Following his father’s advice to make Aster submit on their wedding night, Kidane employs sexual violence to maintain obedience and meet his father’s ideal of masculinity as dominant and commanding. Fucelli perpetuates violence against civilians to maintain his self-image as the conquering hero he believes would have impressed his distant and social-climbing father. Haile Selassie struggles with his inability to lead in war and is haunted by his failures to head the state. He has sacrificed his daughter Zenebwork by forcing her into a political marriage with a man who allows her to die in childbirth and who later betrays Haile Selassie to the Italians. Through these men who idolize their fathers and force women into subservient roles, Mengiste examines the connection between socialized racism and misogyny: Both are power structures that perpetuate war and sexual violence and erase the role of women as active participants in war and history.

Mengiste is careful not to blame fathers for the actions of their sons, however, and the contrasting figures of Hirut and Ettore’s fathers provide balance and moral complexity. Hirut’s father’s relentless drilling with the Wujigra connects Hirut to a positive identity and prepares her to resist the same misogyny and racism that other fathers have espoused for their sons. This allows Hirut to shift out of her expected role and take up arms for Ethiopia. In contrast, though Ettore’s father has given moral counsel and warned him against the corrupting influences of racism and misogyny, his influence does not guarantee Ettore’s adherence to morality. Rather than guiding his son, his memory only haunts Ettore with guilt as he complies with the atrocities of war and colonialism.

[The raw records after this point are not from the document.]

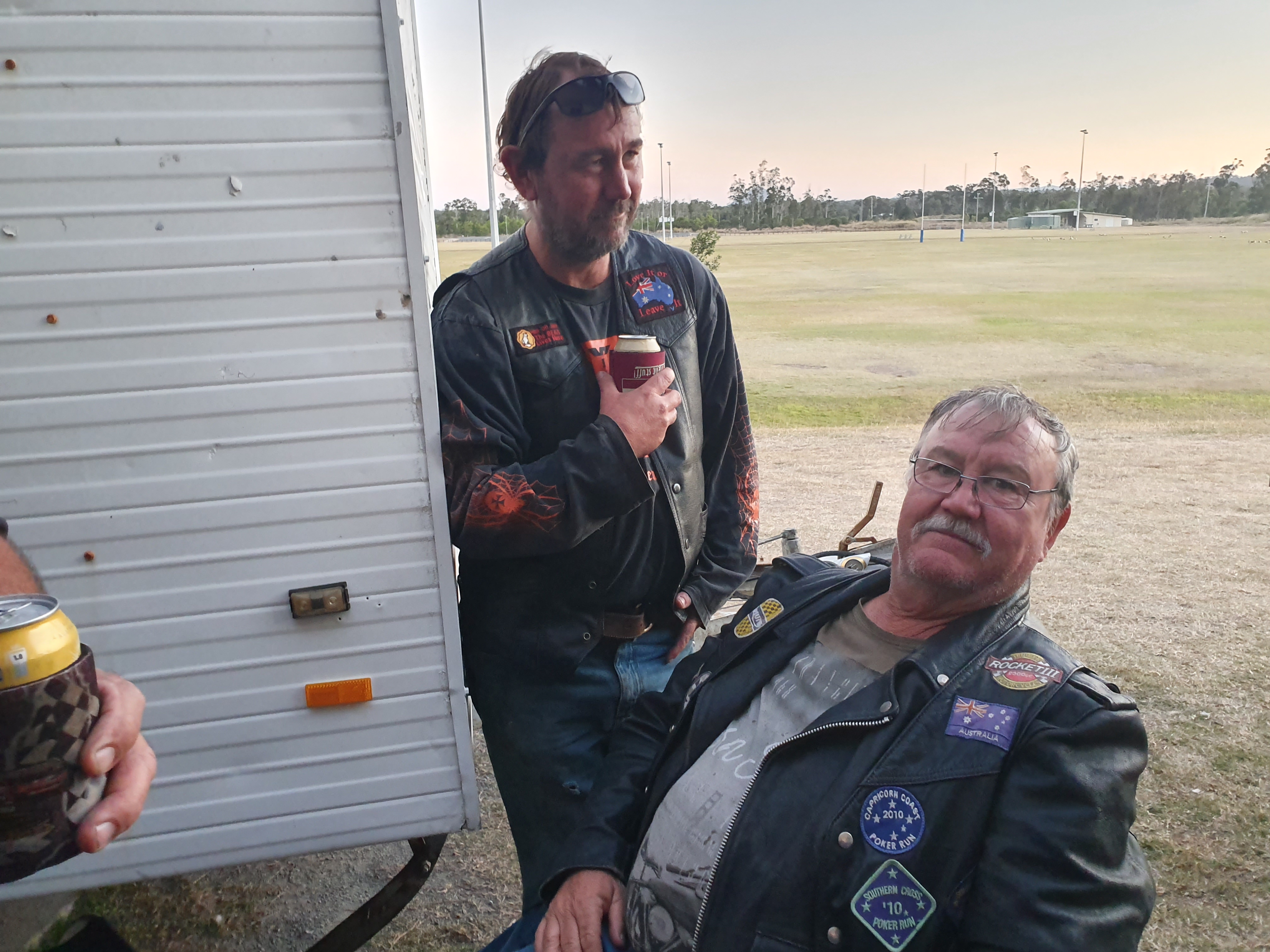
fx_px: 954
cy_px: 476
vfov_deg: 53.1
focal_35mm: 26
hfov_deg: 67.3
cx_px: 635
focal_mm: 4.32
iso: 400
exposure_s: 1/50
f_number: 2.4
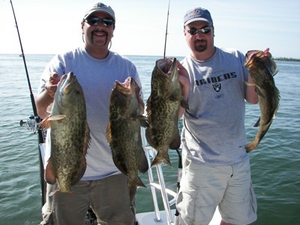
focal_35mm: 36
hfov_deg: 51.4
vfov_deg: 39.7
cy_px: 112
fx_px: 312
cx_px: 150
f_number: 2.8
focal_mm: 6
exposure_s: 1/640
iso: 50
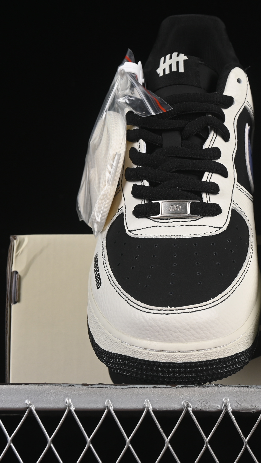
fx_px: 1489
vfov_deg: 17.7
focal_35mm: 121
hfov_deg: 10.0
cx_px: 254
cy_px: 235
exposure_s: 1/80
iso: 160
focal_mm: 50
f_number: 8
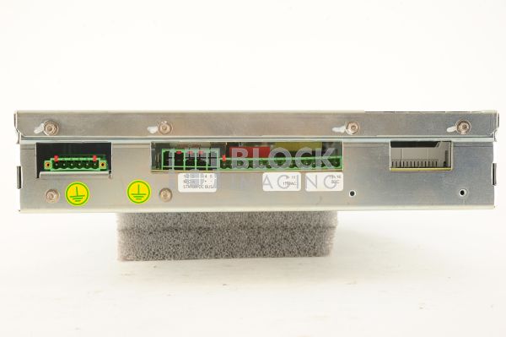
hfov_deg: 39.6
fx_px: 702
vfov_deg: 26.9
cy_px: 168
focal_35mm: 50
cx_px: 253
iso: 1600
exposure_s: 1/160
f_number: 11
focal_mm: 50
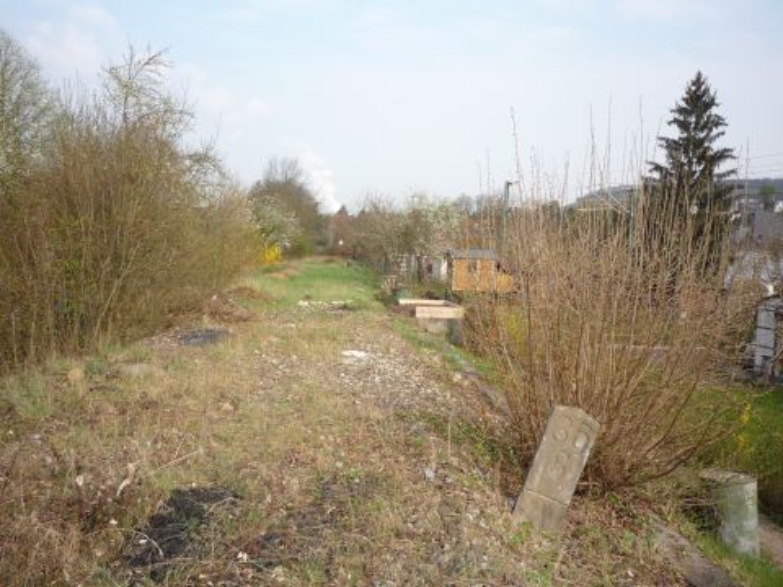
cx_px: 392
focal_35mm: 32
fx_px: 724
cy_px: 294
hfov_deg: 56.8
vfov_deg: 44.2
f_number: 4
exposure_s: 1/320
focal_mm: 5.2
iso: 100
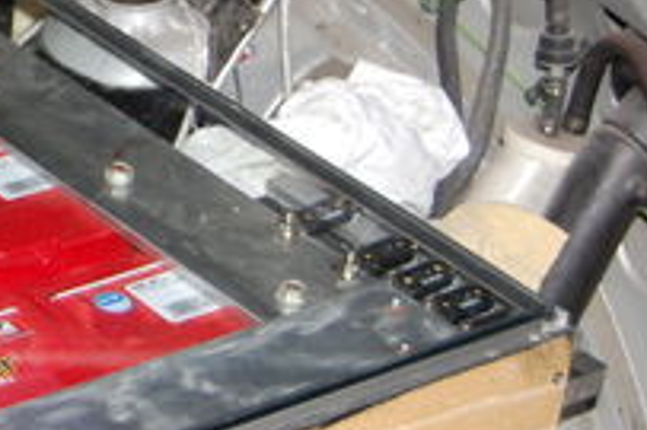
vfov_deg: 9.6
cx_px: -347
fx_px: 2550
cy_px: -35
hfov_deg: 13.5
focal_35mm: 142
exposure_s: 1/60
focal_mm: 30
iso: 400
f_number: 4.2
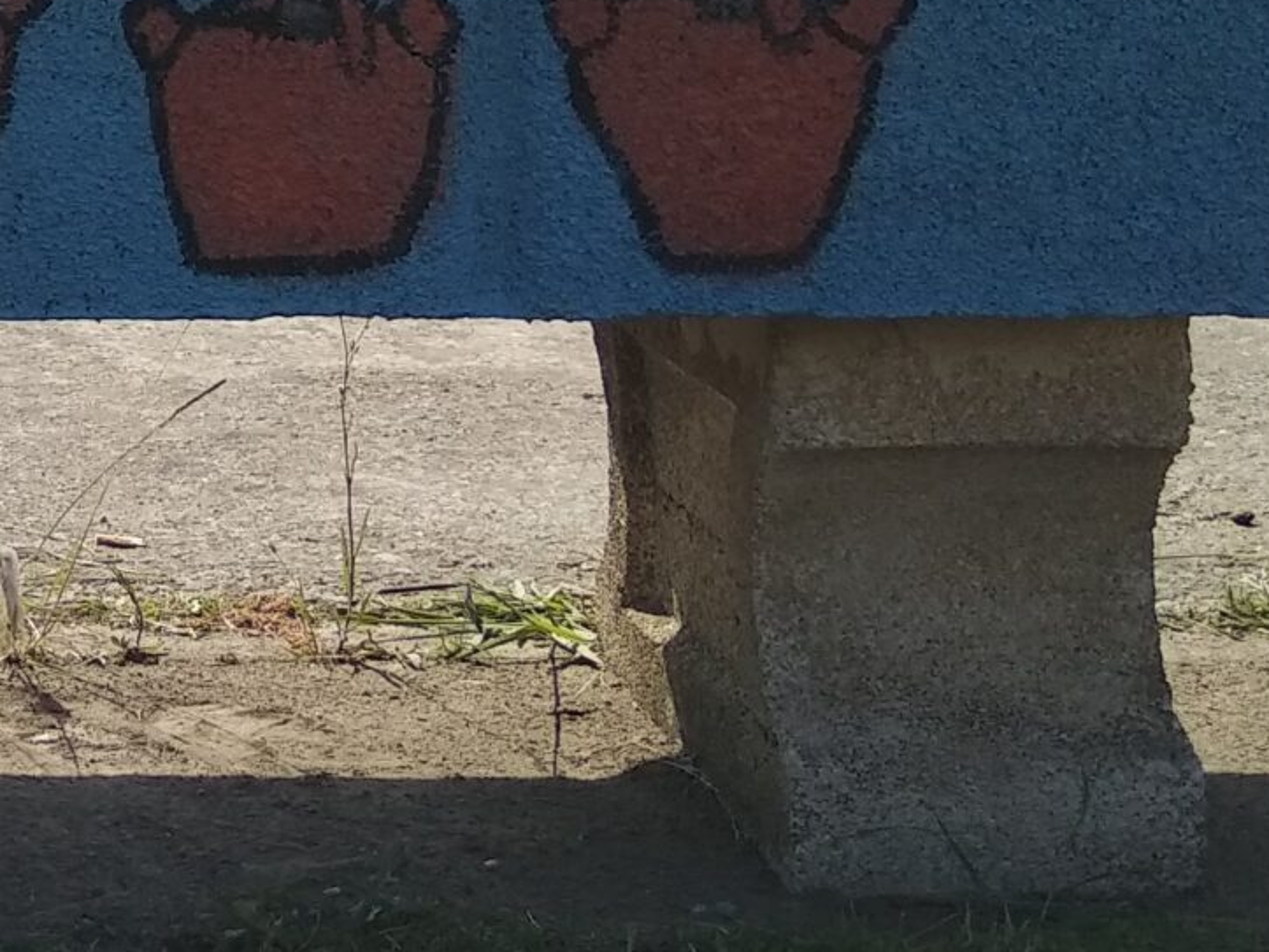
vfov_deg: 15.3
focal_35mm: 92
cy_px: -279
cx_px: -140
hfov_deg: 20.3
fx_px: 3374
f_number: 2.2
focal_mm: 3.83
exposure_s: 1/1216
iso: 125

Finally, Aster’s fathers’ low opinion of her as a woman does not hinder or discourage her transformation into the soldier who will lead Kidane’s army after he falls. The misogyny, beatings, and use of her as a political pawn feed the rage that motivates her to take up arms. Aster, like Hirut, like Ethiopia itself, refuses to be defined by racist and misogynist narratives, and she carves out a role for herself and other women in the war despite her father’s and husband’s disdain.